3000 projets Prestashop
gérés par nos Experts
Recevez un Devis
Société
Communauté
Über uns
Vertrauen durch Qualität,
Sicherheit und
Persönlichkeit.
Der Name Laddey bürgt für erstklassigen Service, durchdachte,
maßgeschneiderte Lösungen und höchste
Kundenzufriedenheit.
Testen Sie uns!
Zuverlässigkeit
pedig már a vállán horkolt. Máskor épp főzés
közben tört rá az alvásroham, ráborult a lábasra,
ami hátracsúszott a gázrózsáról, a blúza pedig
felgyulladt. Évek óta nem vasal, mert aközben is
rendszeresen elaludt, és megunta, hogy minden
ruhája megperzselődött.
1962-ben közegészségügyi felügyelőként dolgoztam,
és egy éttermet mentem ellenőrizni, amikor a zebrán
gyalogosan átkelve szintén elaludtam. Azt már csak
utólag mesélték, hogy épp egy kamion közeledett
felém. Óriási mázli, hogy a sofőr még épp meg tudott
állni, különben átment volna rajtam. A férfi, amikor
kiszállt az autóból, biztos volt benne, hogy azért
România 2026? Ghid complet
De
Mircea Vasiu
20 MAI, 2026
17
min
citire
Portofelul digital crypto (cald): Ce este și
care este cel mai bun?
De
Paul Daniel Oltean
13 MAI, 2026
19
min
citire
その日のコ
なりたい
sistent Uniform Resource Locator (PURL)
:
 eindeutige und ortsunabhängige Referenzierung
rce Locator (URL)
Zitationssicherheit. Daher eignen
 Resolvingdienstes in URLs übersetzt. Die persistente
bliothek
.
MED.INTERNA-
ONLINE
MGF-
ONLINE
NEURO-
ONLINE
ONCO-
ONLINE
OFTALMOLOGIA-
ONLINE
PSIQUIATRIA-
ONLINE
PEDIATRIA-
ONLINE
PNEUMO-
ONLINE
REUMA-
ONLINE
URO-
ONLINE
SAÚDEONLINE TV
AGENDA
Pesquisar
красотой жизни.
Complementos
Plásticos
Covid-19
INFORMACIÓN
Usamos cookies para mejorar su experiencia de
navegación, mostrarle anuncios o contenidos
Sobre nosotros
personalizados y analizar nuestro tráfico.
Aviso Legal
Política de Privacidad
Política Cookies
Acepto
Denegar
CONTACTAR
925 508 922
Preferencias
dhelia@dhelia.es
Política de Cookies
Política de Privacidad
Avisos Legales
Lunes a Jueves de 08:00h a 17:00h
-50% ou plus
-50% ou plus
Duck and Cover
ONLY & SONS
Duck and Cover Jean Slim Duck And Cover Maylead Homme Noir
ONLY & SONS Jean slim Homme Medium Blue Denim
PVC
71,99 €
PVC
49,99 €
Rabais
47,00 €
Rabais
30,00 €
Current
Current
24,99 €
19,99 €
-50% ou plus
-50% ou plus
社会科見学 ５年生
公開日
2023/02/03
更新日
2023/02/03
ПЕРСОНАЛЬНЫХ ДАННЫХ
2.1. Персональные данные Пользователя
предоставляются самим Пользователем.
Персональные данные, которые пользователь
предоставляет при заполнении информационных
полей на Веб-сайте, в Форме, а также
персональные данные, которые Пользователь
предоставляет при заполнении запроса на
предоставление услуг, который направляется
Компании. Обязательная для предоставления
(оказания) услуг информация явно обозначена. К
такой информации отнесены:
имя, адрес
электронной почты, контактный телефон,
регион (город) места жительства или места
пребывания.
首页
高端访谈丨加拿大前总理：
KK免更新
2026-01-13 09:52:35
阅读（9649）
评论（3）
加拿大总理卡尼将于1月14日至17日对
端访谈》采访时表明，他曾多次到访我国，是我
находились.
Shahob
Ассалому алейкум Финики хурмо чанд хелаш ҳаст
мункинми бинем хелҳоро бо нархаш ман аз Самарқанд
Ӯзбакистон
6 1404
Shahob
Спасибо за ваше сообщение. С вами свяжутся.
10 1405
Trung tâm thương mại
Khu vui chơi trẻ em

------

◆ What you will do ◆
Copy, from the material, each line that holds the string "данные".

◆ Result of this exercise ◆
2.1. Персональные данные Пользователя
Персональные данные, которые пользователь
персональные данные, которые Пользователь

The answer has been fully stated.